Belfast Telegraph

Saturday 20 September 2014

Five men jailed for total of 24 years over UK-wide drug operation

Judge Gordon Kerr QC said the drug smuggling had been an "organised commercial operation" designed to smuggle large quantities of both class A and B drugs into Northern Ireland
Judge Gordon Kerr QC said the drug smuggling had been an "organised commercial operation" designed to smuggle large quantities of both class A and B drugs into Northern Ireland
Judge Gordon Kerr QC said the drug smuggling had been an "organised commercial operation" designed to smuggle large quantities of both class A and B drugs into Northern Ireland
Judge Gordon Kerr QC said the drug smuggling had been an "organised commercial operation" designed to smuggle large quantities of both class A and B drugs into Northern Ireland
Steve Mesquita
Steve Mesquita

Five men who admitted involvement in a UK wide drug smuggling operation worth more than a million pounds have been jailed for a total of 24 years.

Jailing the five at Belfast Crown Court, Judge Gordon Kerr QC said it had been an "organised commercial operation" designed to smuggle large quantities of both class A and B drugs into Northern Ireland.

Sentences of six years were handed to 32-year-old Barry Kavanagh, from Belmont Avenue West in Belfast  and Liam Young (35) both admitted being concerned in the supply of class and A and B drugs while four year terms were handed to 31-year-old Keith Laffin, Christopher McNally (28) and Gary Stevenson (30).

Judge Kerr ordered that all five will spend half their sentences in jail and half on supervised licence conditions.

Last month 30-year-old Dutch man Steve Mesquita from Van Den Broekelaan in Amstelveen, was jailed for three years after he pleaded guilty to drugs offences relating to class B cannabis.

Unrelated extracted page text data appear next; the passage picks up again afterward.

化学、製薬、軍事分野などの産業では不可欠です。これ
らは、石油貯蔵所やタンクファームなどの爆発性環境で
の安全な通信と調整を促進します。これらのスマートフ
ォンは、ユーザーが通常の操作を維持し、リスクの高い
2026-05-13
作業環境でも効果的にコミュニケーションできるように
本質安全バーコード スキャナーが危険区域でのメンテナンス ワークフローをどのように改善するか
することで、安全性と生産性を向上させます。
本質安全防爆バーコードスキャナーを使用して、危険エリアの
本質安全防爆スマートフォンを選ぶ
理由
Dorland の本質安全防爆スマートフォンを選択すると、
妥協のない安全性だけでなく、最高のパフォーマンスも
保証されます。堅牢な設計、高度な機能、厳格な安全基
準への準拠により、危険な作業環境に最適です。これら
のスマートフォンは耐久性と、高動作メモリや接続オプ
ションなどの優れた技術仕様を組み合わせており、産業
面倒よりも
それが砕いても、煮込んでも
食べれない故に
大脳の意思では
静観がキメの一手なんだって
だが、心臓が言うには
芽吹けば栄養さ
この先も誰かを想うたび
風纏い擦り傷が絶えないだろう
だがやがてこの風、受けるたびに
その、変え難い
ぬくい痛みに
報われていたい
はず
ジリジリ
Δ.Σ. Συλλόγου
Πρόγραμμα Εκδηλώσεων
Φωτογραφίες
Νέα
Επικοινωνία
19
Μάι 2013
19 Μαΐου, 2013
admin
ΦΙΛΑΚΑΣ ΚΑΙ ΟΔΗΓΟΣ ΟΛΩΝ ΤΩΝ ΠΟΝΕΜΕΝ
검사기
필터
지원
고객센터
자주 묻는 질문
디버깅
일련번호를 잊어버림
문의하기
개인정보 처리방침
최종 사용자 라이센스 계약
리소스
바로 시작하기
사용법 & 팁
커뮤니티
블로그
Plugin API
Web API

A seventh defendant is to be sentenced later this year.

The charges arose after the PSNI and Serious Organised Crime squad, working in tandem with other UK police forces, mounted a surveillance operation in Belfast, Glasgow, Manchester, Newcastle and Liverpool before eventually swooping in February 2010.

Recounting the facts of the case during his sentencing remarks Judge Kerr outlined how on February 6, Young, from Mourne View Park in Lisburn, flew to Liverpool and transferred £500 to McNally who was living in Preston at the time but who has an address at Donard Avenue in Bangor.

Laffin, from the Brackenagh West Road in Newry, was followed to Glasgow where he bought a lorry which was then tracked to Newcastle.

On February 12, McNally went to Liverpool where he met Mesquita and the pair collected a number of boxes.

But while Mesquita stayed behind, McNally drove off but was kept under surveillance and was spotted meeting Stevenson, from The Hawthorns in Annalong, at a service station on the M21 who then drove on to Stranraer and boarded the ferry back to Northern Ireland.

That lorry was raided when he returned to Annalong and when it was searched, cops uncovered 11.9 kilos of herbal cannabis, 5.6 kilos of cocaine, 15.4 kilos of amphetamine, 91,000 Euros and £6,000 in cash.

In total, police estimate the drugs in Northern Ireland to be worth around £700,000 with another £500,000 of drugs uncovered during searches in Preston.

Speaking outside the court, Detective Superintendent Philip Marshall, from Organised Crime Branch, said he welcomed the sentences handed out.

"Working with colleagues in partner law enforcement agencies, we have taken millions of pounds worth of drugs off our streets and put the criminals involved in these shipments behind bars," he said.

"We believe we have caught all the members of this organised crime group, ranging from the supplier in Holland and the principal operators Barry Kavanagh and Liam Young, through to the drivers and couriers.

“We take pride in our success in as much as these operations have made communities safer. But we are not complacent.

"We believe there are other individuals involved in drugs supply and we are determined to use every legitimate resource to frustrate, disrupt and dismantle these groups."

The Special Organised Crime Agency's Matt Burton said: "This organised crime network had no regard for the misery it imposed on its local community.

"They attempted to exploit national and international borders to generate profit. This investigation demonstrates that SOCA, with its national and international partners, will tackle the illegal drugs trade by continuing to identify, disrupt and imprison those who facilitate it."